IRVINGTON, NJ — Several students and parents raved about the annual Experience the Legacy of Historically Black Colleges and Universities College Fair, held in the Irvington High School Auditorium on Saturday, Sept. 30. This was music to the ears of Eliese Richards, the Irvington native who founded the annual college fair.
Richards, who graduated Howard University in Washington, D.C., with a degree in fashion merchandising, acknowledged that things have turned out extremely well for her although she didn’t use the most scientific method to choose a college. She hopes others will be as lucky as she was, when it comes to choosing higher education.
“If I would have applied my resources better and would have had better information, granted, I would still probably have made that good decision of going to Howard, but I just would have been more well-prepared,” said Richards on Saturday, Sept. 30. “ I want the students from where I’m from to have that readiness and be college ready and be prepared, so let me come back and give them what I think is a gem, a jewel, a one-of-a-kind experience. So that’s what made me bring this event here to my hometown.
“ I just want the kids to understand that there are illustrious, prominent universities out here that are for us. They’re just as great as the Dukes, the Harvards. There’s notable alumni that come from those universities. HBCUs are just amazing places and it’s amazing experiences to help you learn yourself, learn your community and also learn the importance of giving back. That’s like the biggest thing. You have to give back, because you have to pave the path for the next generation to do just as great as you are.”
The praise from those who attended Richards’ event echoed her concerns and hopes.
“I supported my daughter and whatever she decides to do. Whatever college she decides to go to I support her 100 percent,” said Tawanna Cherry, who brought her daughter, Nakiyyah Cherry-Battle, 16, and some classmates from the West Caldwell Technical High School to the HBCU Fair on Saturday, Sept. 30. “It’s totally her decision and I support any decision she makes. I am looking forward to her getting out of the house, when she goes to college.”
Cherry-Battle and her friends, Bobby Richardson and Samirah Robinson-Good, reside in Newark and attend school in West Caldwell; they attended the HBCU fair to learn more about educational opportunities after high school.
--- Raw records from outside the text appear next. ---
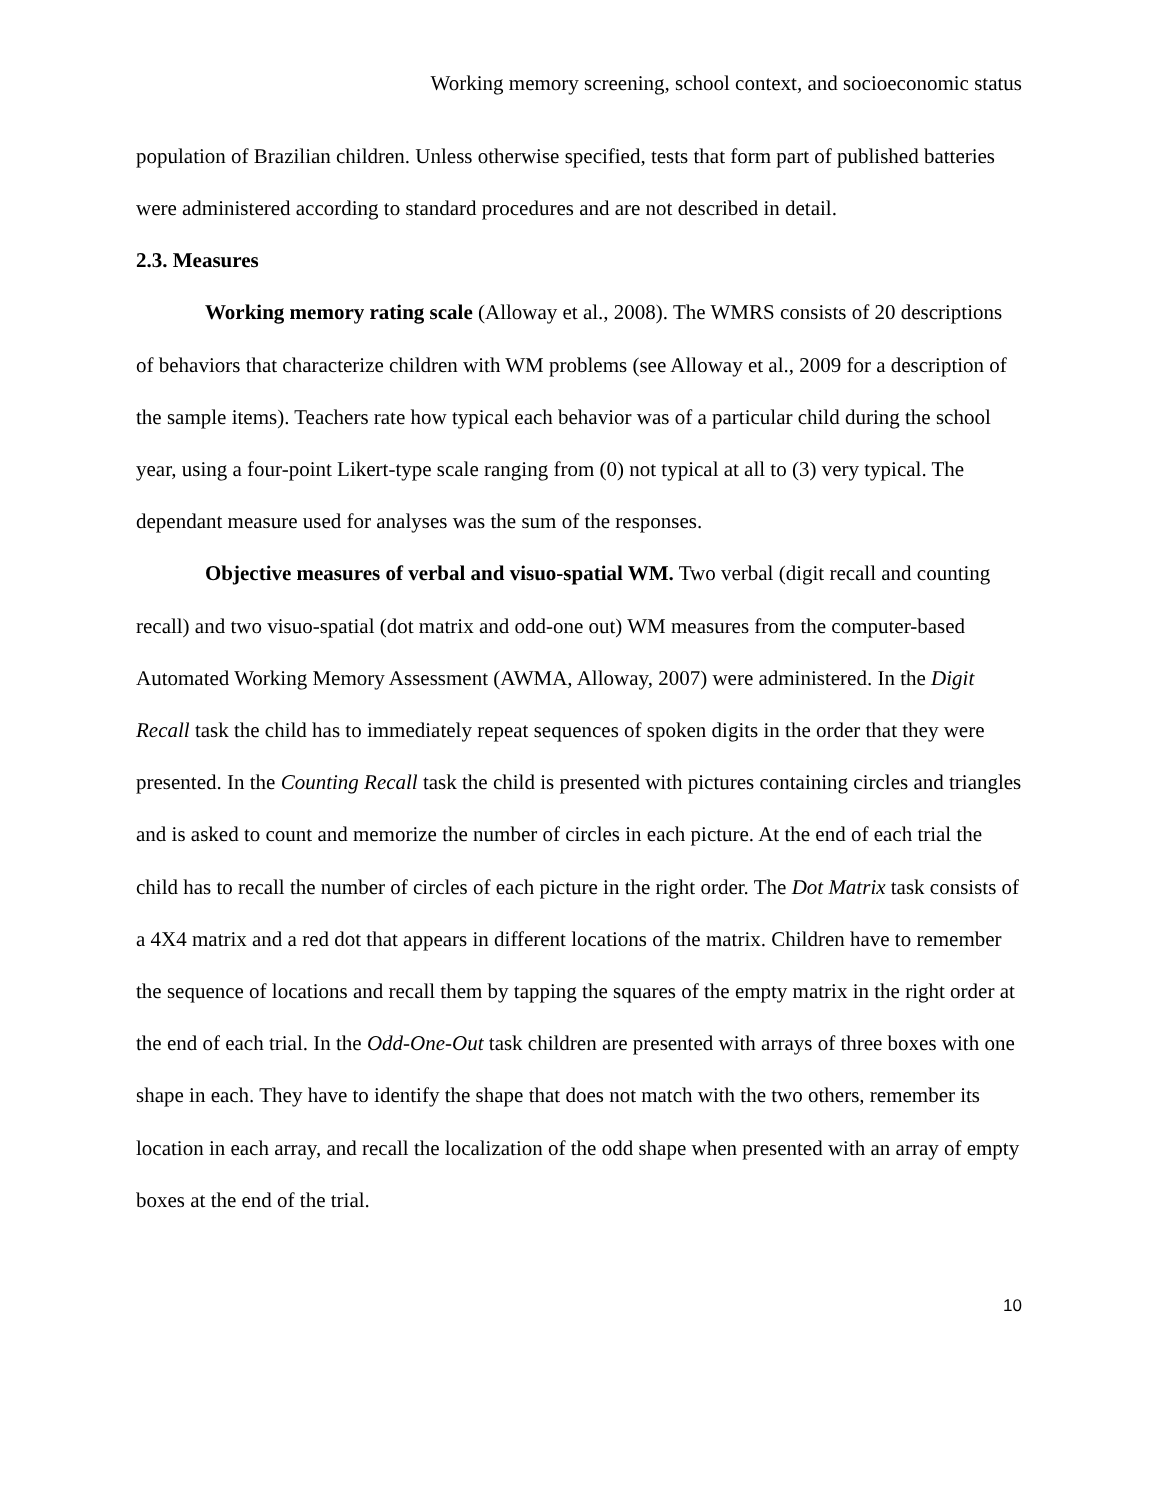Working memory screening, school context, and socioeconomic status
population of Brazilian children. Unless otherwise specified, tests that form part of published batteries were administered according to standard procedures and are not described in detail.
2.3. Measures
Working memory rating scale (Alloway et al., 2008). The WMRS consists of 20 descriptions of behaviors that characterize children with WM problems (see Alloway et al., 2009 for a description of the sample items). Teachers rate how typical each behavior was of a particular child during the school year, using a four-point Likert-type scale ranging from (0) not typical at all to (3) very typical. The dependant measure used for analyses was the sum of the responses.
Objective measures of verbal and visuo-spatial WM. Two verbal (digit recall and counting recall) and two visuo-spatial (dot matrix and odd-one out) WM measures from the computer-based Automated Working Memory Assessment (AWMA, Alloway, 2007) were administered. In the Digit Recall task the child has to immediately repeat sequences of spoken digits in the order that they were presented. In the Counting Recall task the child is presented with pictures containing circles and triangles and is asked to count and memorize the number of circles in each picture. At the end of each trial the child has to recall the number of circles of each picture in the right order. The Dot Matrix task consists of a 4X4 matrix and a red dot that appears in different locations of the matrix. Children have to remember the sequence of locations and recall them by tapping the squares of the empty matrix in the right order at the end of each trial. In the Odd-One-Out task children are presented with arrays of three boxes with one shape in each. They have to identify the shape that does not match with the two others, remember its location in each array, and recall the localization of the odd shape when presented with an array of empty boxes at the end of the trial.
10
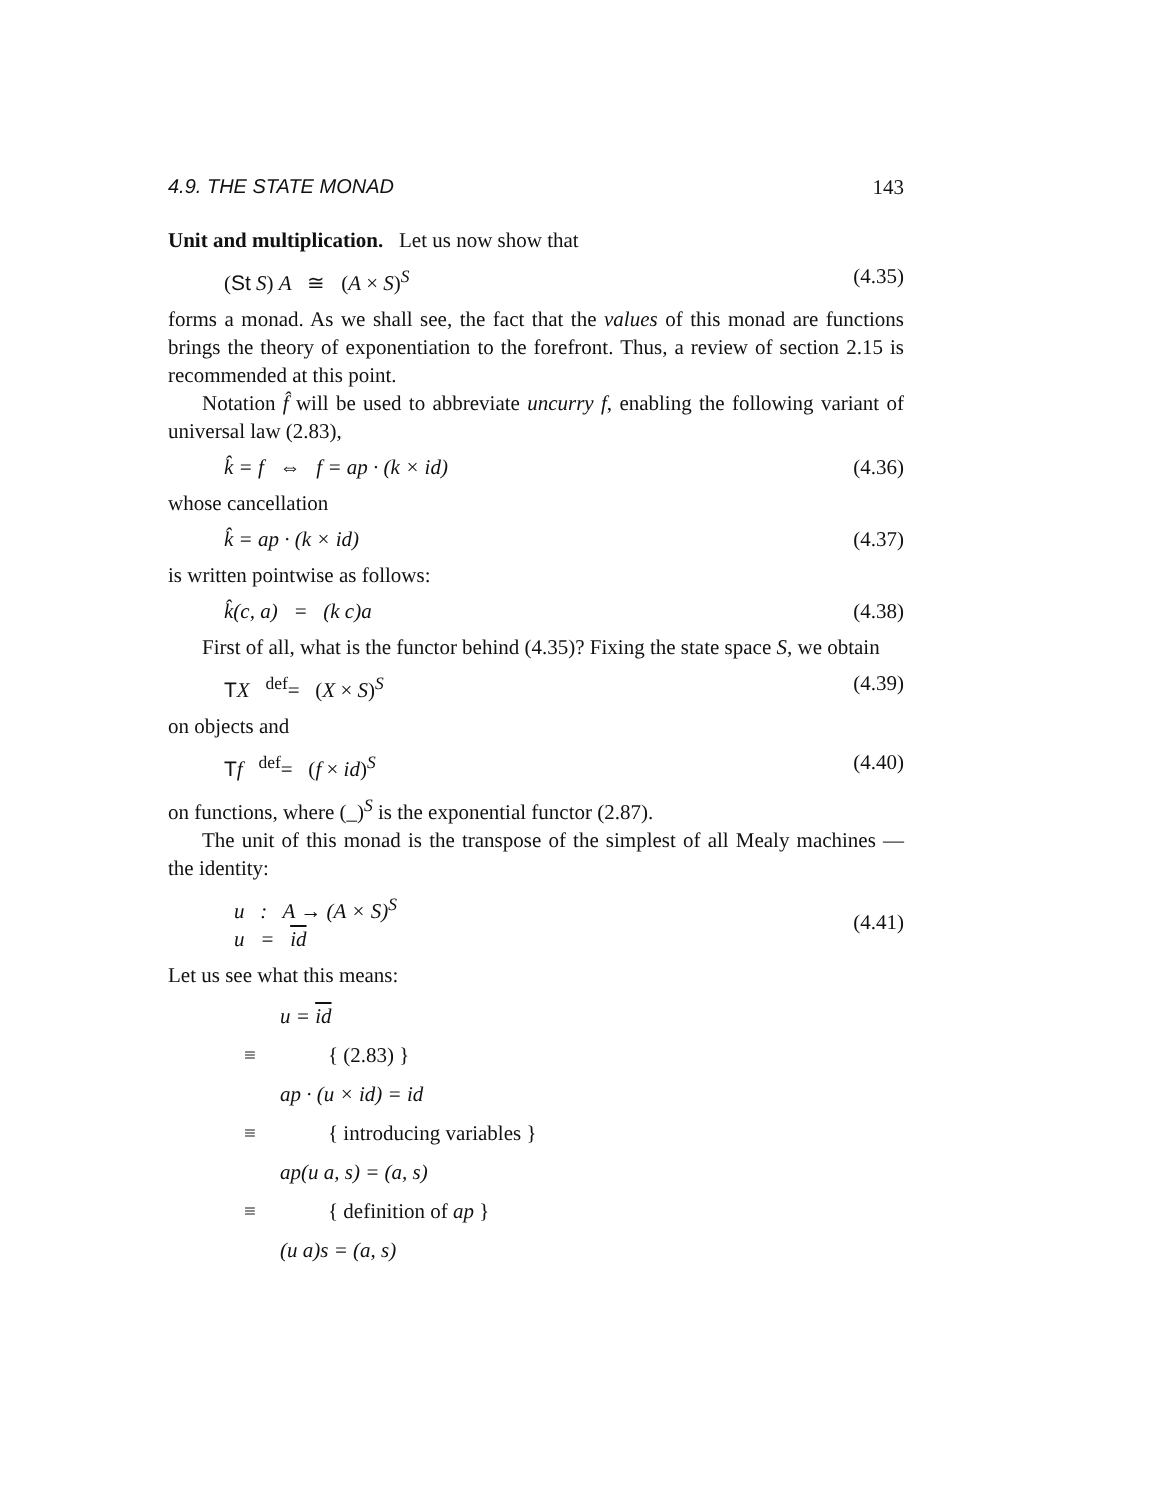4.9. THE STATE MONAD 143
Unit and multiplication. Let us now show that
(St S) A ≅ (A × S)<sup>S</sup> (4.35)
forms a monad. As we shall see, the fact that the values of this monad are functions brings the theory of exponentiation to the forefront. Thus, a review of section 2.15 is recommended at this point.
Notation f̂ will be used to abbreviate uncurry f, enabling the following variant of universal law (2.83),
k̂ = f ⇔ f = ap · (k × id) (4.36)
whose cancellation
k̂ = ap · (k × id) (4.37)
is written pointwise as follows:
k̂(c, a) = (k c)a (4.38)
First of all, what is the functor behind (4.35)? Fixing the state space S, we obtain
TX <sup>def</sup>= (X × S)<sup>S</sup> (4.39)
on objects and
Tf <sup>def</sup>= (f × id)<sup>S</sup> (4.40)
on functions, where (_)<sup>S</sup> is the exponential functor (2.87).
The unit of this monad is the transpose of the simplest of all Mealy machines — the identity:
u : A → (A × S)<sup>S</sup>
u = id (4.41)
Let us see what this means:
u = id
≡ { (2.83) }
ap · (u × id) = id
≡ { introducing variables }
ap(u a, s) = (a, s)
≡ { definition of ap }
(u a)s = (a, s)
“I think it was good and I liked it,” said Robinson-Good on Saturday, Sept. 30. “I liked to see all the speakers, recruiters and presenters that were talking about their colleges and how to get accepted in there, and all the things that we need to know, because we’re about to go to college soon. So these are things that we needed to know and they provided the information.”
Cherry-Battle agreed, but also voiced other reasons for wanting to attend her first choice school, Howard University.
“I was always interested in going to an HBCU, basically because I’m black and a historically black college would probably give me insight on my ancestors and what it’s like for black people,” she said at the event. “So coming here to see all of the different colleges, them telling us basically what they offer, it’s just like really exciting.”
The teens all agreed they were impressed by the Howard University representatives at the fair and were leaning toward applying to the school, sometimes referred to as “the Harvard of HBCUs.” Richards said that’s what she likes to hear.
In fact, Richards said the teens’ comments about the annual college fair are the main reason why she decided to organize the event in the first place.
“Aside from my love for HBCUs, Irvington is a great city and it’s a big community and we all need to support one another,” Richards said. “My thing is, when I was making college decisions, I felt like I didn’t really have much information. I had my best friend, Jackie, who basically told me she wanted to go to Howard, so I was like: ‘OK, I’m going to go to Howard,’”
Richards acknowledged that, while she didn’t use the most scientific method to choose a college, things turned out well for her. Others, however, might not be as lucky as she was, when it comes to choosing higher education.
Mayor Tony Vauss agreed with her sentiments.
“As one of the people who brought Pillar College to Irvington, I think education is very important to our community, especially when we bring our historically black colleges to the township of Irvington,” said Vauss, who recently earned a bachelor’s degree in business administration from Pillar College in Newark. A former president of the Irvington Board of Education for nine years, Vauss recently enrolled in Metropolitan College of New York to pursue a master’s degree in public administration.
“It benefits students, not only from Irvington, but from all the surrounding areas,” he said of the recent college fair.